U nas nie wesoło - Miś po 3 tyg przerwy był w żłobku 1 dzień i przytargał grype żołądkowa :( biedulek całą noc się męczył ;( na drugi dzień mnie dopadło :( teraz już mu lepiej bo ładnie je ale chyba zębole męczą bo temp 37-38 i marudzi. Mocno się zastanawiam nad opiekunką :( i do tego praca się sypie i nie wiem od czego zacząć bo jak znajde najpierw pracę to co zrobię z chorowitkiem, a jak najpierw opiekunke to trochę kasy nie ma skoro z pracą lipa - aj do du... Marudzę - spadam, buziaki :*

Wisienka - łer ar juuuu??????

Odnośnik do komentarza
Gość Wisienka2

Hanka, jestem, aktualnie służbowo w Krakowie :) Czytam forum, ale jakoś weny brak na pisanie.
Zdrówka dla Misia!
Ela, zdrówka także dla Wiktorka, niech katar szybko mija, może to na zęby, bo u nas zawsze katar się pojawia jak tylko wychodzą nowe.
Juli, i dla Julka także zdrówka, oby wszystko było ok po badaniu.
U nas wszystko dobrze, Hania już biega, coraz więcej gada po swojemu, jest cały czas taką śmieszką jak była, pogodną i radosną. Uwielbia jak chodzimy na plac zabaw, szaleje z dziećmi.
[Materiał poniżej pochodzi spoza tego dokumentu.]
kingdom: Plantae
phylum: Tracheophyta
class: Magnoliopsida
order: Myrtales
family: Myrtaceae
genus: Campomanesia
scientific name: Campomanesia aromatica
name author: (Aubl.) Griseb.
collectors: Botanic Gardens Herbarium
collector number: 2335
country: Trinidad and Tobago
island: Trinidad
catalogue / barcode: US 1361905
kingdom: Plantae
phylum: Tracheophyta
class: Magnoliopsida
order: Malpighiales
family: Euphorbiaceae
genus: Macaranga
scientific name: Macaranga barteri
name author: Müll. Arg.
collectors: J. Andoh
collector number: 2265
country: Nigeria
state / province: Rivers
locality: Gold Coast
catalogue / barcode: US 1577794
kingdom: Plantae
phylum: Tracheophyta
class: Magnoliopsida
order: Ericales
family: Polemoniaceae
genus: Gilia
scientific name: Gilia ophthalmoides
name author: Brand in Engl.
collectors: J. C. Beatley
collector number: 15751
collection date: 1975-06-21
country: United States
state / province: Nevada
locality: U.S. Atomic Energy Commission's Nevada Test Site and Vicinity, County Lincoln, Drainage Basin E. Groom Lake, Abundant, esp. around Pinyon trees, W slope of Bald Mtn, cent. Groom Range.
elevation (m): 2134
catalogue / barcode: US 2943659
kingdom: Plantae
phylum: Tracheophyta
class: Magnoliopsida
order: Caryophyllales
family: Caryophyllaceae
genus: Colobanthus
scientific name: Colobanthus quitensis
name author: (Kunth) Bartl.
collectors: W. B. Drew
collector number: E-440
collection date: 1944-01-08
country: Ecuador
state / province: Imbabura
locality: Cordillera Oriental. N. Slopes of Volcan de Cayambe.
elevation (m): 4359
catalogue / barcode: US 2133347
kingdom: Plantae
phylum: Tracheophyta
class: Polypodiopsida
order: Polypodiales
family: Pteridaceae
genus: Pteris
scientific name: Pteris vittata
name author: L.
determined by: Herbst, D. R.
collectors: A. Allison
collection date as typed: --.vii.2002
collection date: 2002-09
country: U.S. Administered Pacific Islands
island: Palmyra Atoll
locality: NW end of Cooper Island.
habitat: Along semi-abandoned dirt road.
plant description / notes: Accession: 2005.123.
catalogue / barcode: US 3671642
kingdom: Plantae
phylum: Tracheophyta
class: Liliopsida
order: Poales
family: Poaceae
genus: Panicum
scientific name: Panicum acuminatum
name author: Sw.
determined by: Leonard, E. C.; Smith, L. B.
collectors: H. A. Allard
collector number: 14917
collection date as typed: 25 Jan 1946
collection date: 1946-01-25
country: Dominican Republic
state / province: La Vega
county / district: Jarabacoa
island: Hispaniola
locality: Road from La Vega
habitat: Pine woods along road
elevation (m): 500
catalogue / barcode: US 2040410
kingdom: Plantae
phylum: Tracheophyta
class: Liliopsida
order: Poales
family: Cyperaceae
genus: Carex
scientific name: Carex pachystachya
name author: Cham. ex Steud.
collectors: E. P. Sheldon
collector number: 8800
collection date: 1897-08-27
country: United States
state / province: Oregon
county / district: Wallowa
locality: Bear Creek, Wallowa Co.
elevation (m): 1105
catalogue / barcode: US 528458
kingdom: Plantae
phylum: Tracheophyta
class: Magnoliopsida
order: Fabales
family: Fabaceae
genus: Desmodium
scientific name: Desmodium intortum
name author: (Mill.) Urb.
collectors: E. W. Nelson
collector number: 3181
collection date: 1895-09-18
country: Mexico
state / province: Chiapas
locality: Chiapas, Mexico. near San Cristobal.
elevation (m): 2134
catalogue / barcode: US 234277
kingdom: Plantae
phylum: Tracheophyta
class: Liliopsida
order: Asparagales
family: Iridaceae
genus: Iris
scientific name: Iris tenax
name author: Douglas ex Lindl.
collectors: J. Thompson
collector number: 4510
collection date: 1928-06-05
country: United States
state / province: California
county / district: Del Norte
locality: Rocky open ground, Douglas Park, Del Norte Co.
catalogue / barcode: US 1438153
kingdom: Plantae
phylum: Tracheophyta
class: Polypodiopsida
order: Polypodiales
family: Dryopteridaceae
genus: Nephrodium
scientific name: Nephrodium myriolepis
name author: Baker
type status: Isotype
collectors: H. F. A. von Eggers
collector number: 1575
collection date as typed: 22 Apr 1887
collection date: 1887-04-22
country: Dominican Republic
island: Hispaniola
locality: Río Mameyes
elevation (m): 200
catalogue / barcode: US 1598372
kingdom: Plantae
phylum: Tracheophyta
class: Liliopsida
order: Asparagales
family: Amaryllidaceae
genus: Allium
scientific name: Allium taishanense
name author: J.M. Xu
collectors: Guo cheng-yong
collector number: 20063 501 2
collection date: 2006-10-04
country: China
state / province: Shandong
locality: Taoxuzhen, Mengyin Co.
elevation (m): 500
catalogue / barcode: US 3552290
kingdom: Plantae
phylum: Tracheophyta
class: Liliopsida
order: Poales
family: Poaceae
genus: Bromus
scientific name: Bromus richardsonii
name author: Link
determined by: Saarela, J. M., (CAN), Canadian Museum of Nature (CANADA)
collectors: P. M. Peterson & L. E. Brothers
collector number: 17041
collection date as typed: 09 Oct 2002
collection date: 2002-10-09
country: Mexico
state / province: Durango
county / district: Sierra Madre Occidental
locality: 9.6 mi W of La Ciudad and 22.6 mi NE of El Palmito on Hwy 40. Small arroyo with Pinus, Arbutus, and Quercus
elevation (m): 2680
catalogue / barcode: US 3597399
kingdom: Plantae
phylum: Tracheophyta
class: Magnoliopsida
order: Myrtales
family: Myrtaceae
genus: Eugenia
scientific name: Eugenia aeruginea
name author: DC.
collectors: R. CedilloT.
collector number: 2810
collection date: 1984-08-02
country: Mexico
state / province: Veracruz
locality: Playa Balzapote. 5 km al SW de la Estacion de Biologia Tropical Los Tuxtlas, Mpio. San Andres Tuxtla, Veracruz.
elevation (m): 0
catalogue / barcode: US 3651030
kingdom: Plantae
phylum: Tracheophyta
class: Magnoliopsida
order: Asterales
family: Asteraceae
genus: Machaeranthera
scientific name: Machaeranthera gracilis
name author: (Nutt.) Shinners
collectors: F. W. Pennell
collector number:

Jakiś czas temu byłyśmy z Hanią, moimi siostrami, ich dziewczynkami i mamą na weekend we Wrocławiu, było fantastycznie. Zoo cudowne, Hania nie chciała odejść od zwierzaków :), tak jej się podobało, polecam bardzo!
Planujemy wakacje pod koniec lipca, jedziemy do Krynicy Zdrój do fajnego hotelu, generalnie nie narzekam.
Logistycznie dajemy radę, w pracy też ok, każdą wolną chwilę wykorzystuję maksymalnie :)
Nasza pani niania jest wspaniałą osobą, naprawdę mieliśmy dużo szczęścia że na nią trafiliśmy.
Dobrego dnia Majóweczki :)

Odnośnik do komentarza

Czesc dziewczyny!Ja też nie zostawiam forum,bo tu jest wszystko wolniej:)na fejsie dziewczyny dużo i szybko piszą także nie nadążam czytać:)w weekend będę bardziej aktywna:). W szoku byłam ile dziewczyn tam jest,które dawniej pisały na forum. Aby forum nie padło musimy zmobilizować się do pisania w miarę aktywnego:). Chyba już wszystkie dzieciaki maszeruja tylko nie mój Oskarek...Ale też muszę powiedzieć, że chyba ma jakiś bunt często piszczy,rzuca się na podłogę i płacze.....Nie wiem. Jak nie zwracam uwagi to zaraz się uspokoja...trochę mnie to martwi,bo zawsze był mega spokojnym chłopcem....

Odnośnik do komentarza

Część dziewczyny, mnie to chyba nikt nie pamięta bo dosłownie kilka razy się odezwałam ale czytam Was sumiennie choć mój synek z 3lutego jest. Czytam że chcecie uciec na FB, szkoda. Dziewczyny z mojego miesiąca też uciekły na FB a ja nie miałam odwagi często pisać i tak sobie myślę że może jak tu zacznę się udzielać to nie zniknięcie wszystkie?:) fajne mamuski jesteście :) Pytalyscie czy zsuwać napletek z siusiaka synkow i myć czy zostawić. Miałam ten sam problem i w moim przypadku musze myć bo po kilku dniach gdy zsunelam napletek to zobaczyłam biała maź..Na badaniu kontrolnym moja pediatra powiedziała ze można spróbowac bardzo delikatnie zsunąć tyle ile sie da i zobaczyć. Bo wiadomo że jeśli maź się pojawia no to trzeba myć bo moze dojść do stanu zapalnego. A już raz byliśmy w szpitalu przez bakterie w.coli i nie polecam:P wiec ja teraz tego pilnuje:) Pozdrawiam :)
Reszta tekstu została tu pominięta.